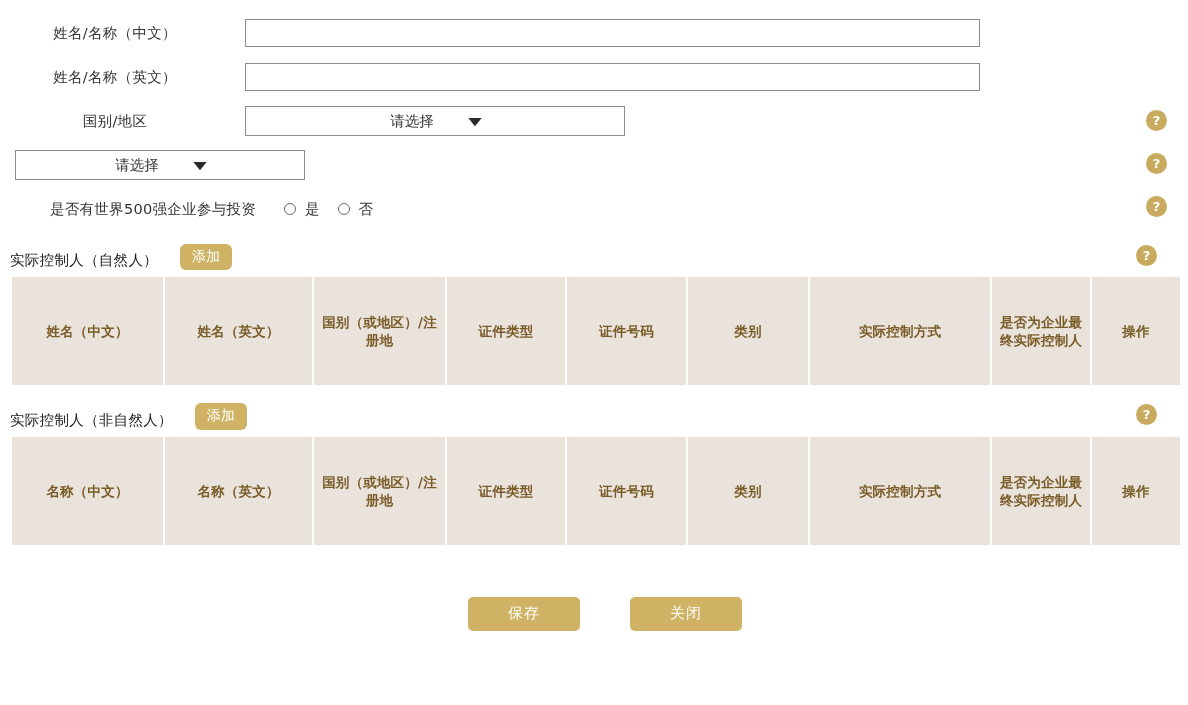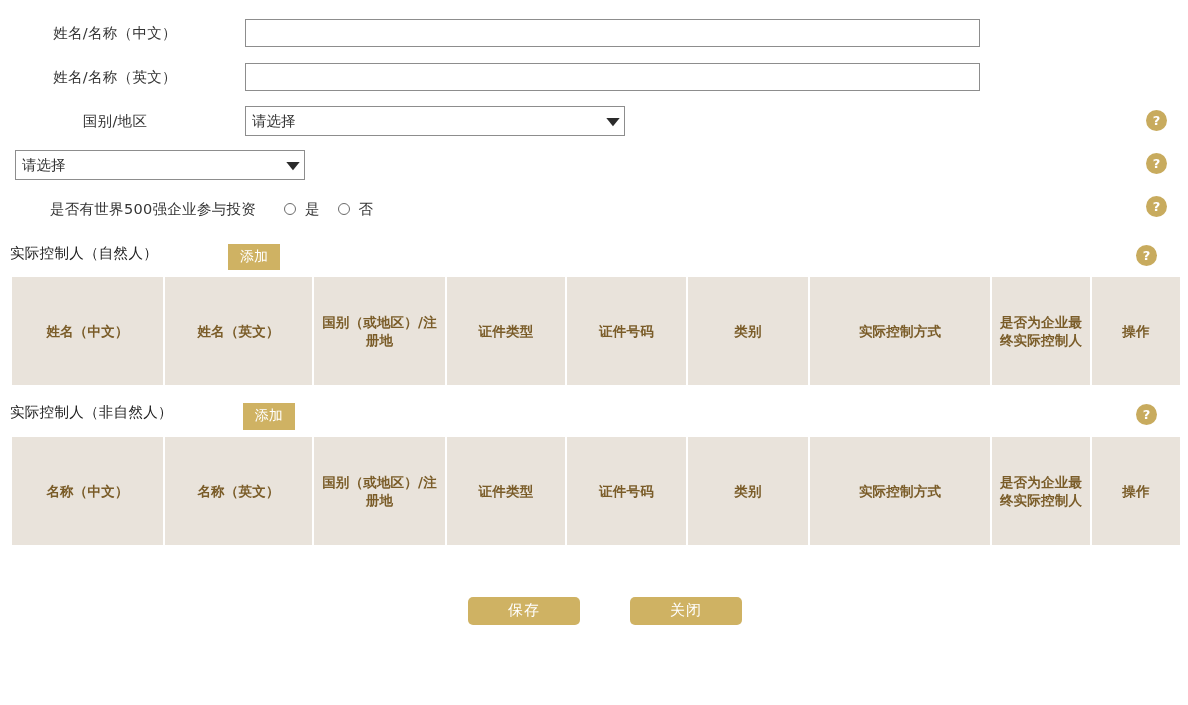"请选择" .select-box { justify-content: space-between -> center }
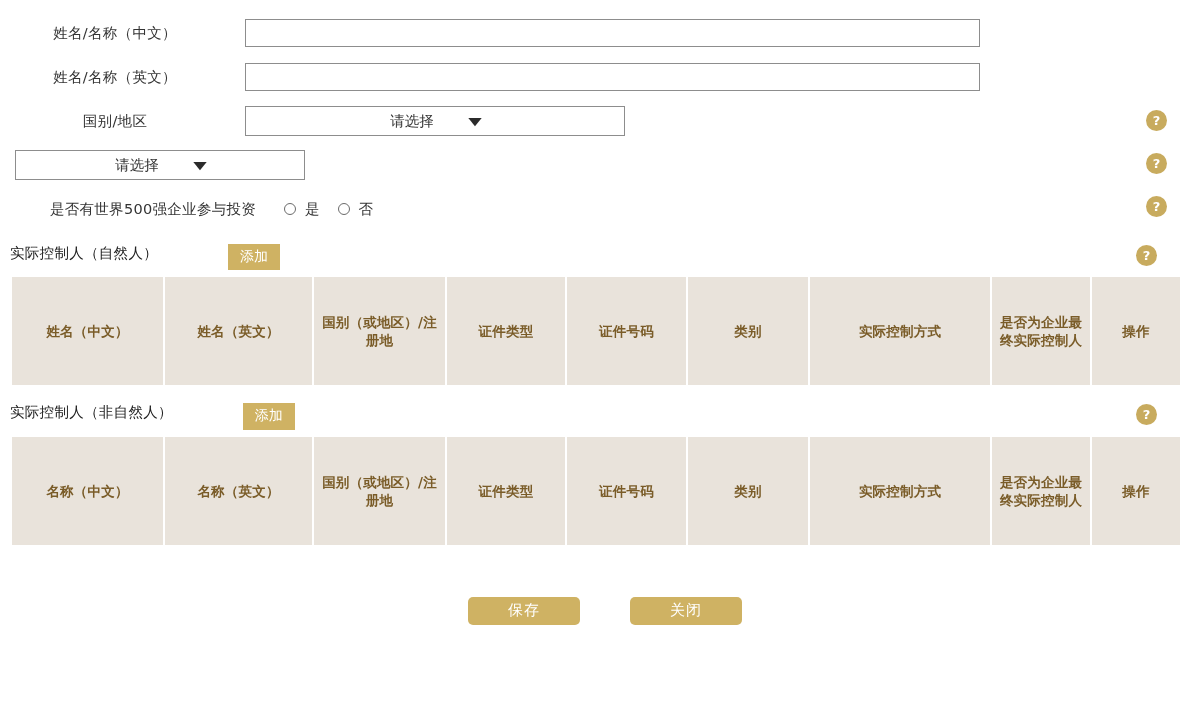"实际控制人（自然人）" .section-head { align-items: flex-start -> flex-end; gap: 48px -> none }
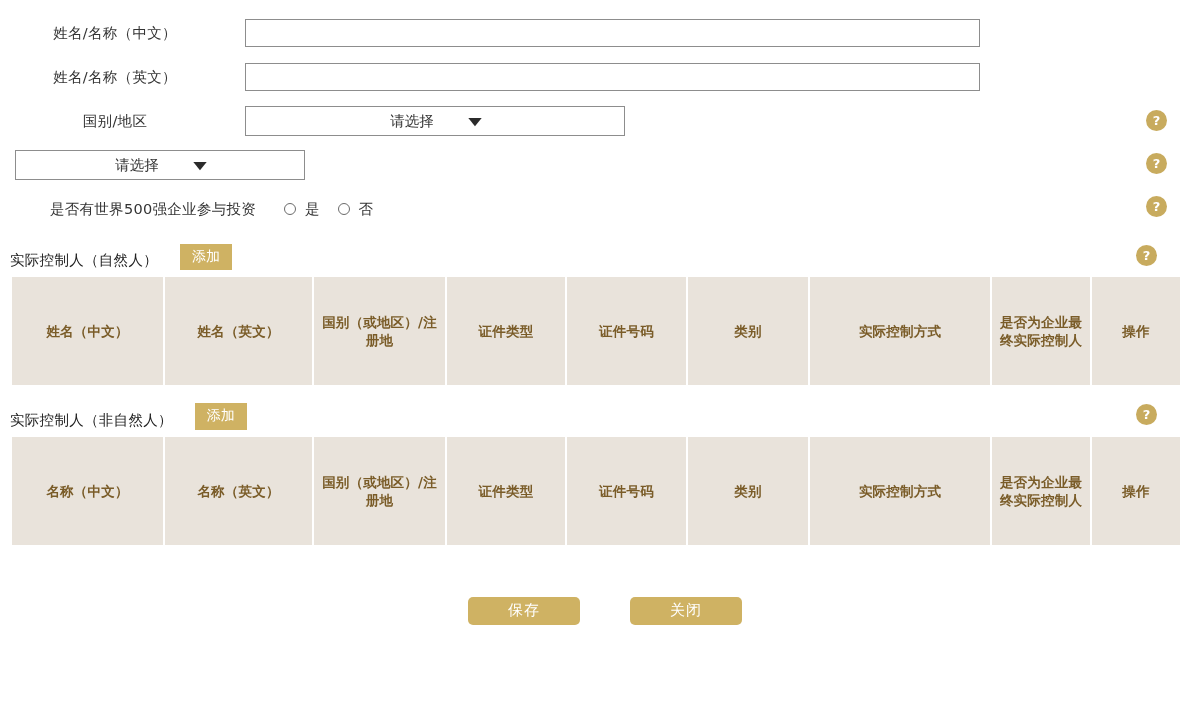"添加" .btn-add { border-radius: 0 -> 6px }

* * *

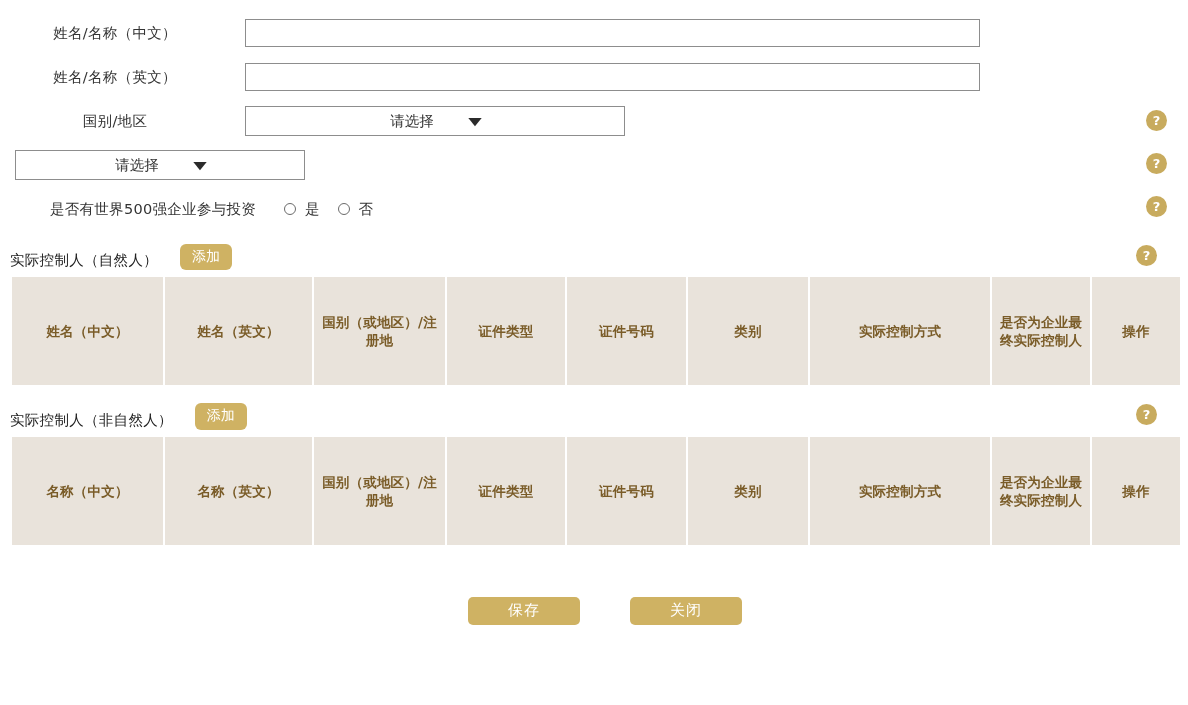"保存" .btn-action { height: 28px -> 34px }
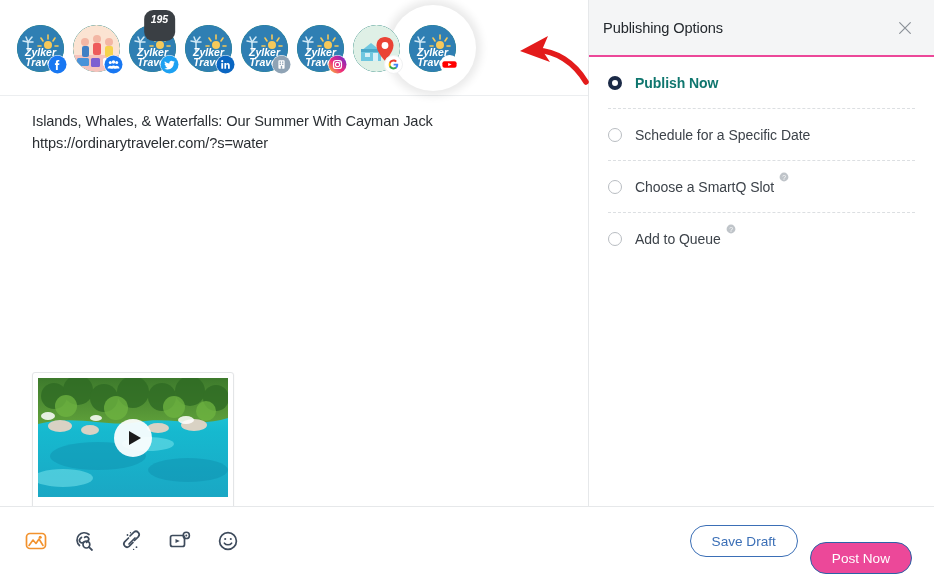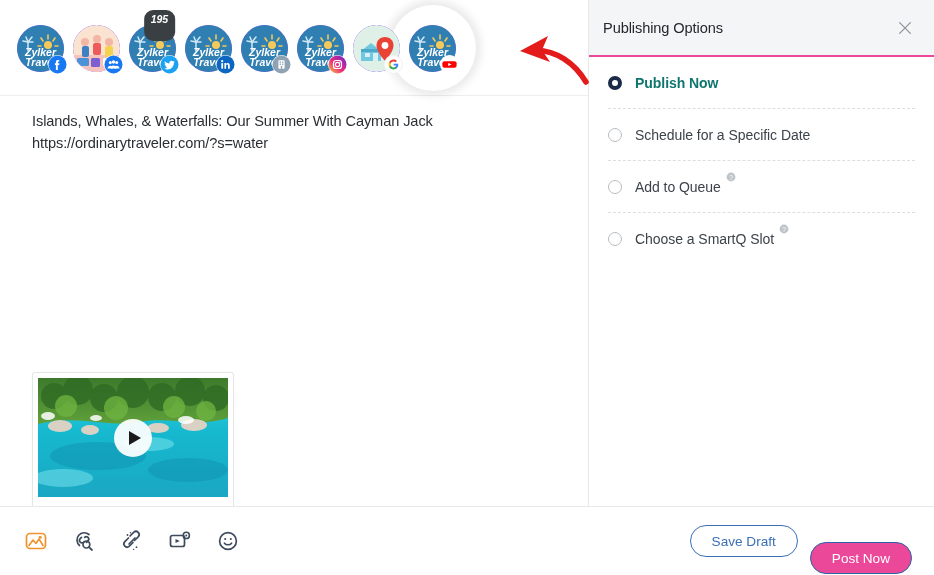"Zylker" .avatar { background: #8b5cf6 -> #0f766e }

Activity:
Starting with the line that contains "height: 28px ->" and finishing with the line that contains "background: #8b5cf6 ->", reproduce every line of the material above exactly, but not the pictures.

Response to this exercise:
"保存" .btn-action { height: 28px -> 34px }
"Zylker" .avatar { background: #8b5cf6 -> #0f766e }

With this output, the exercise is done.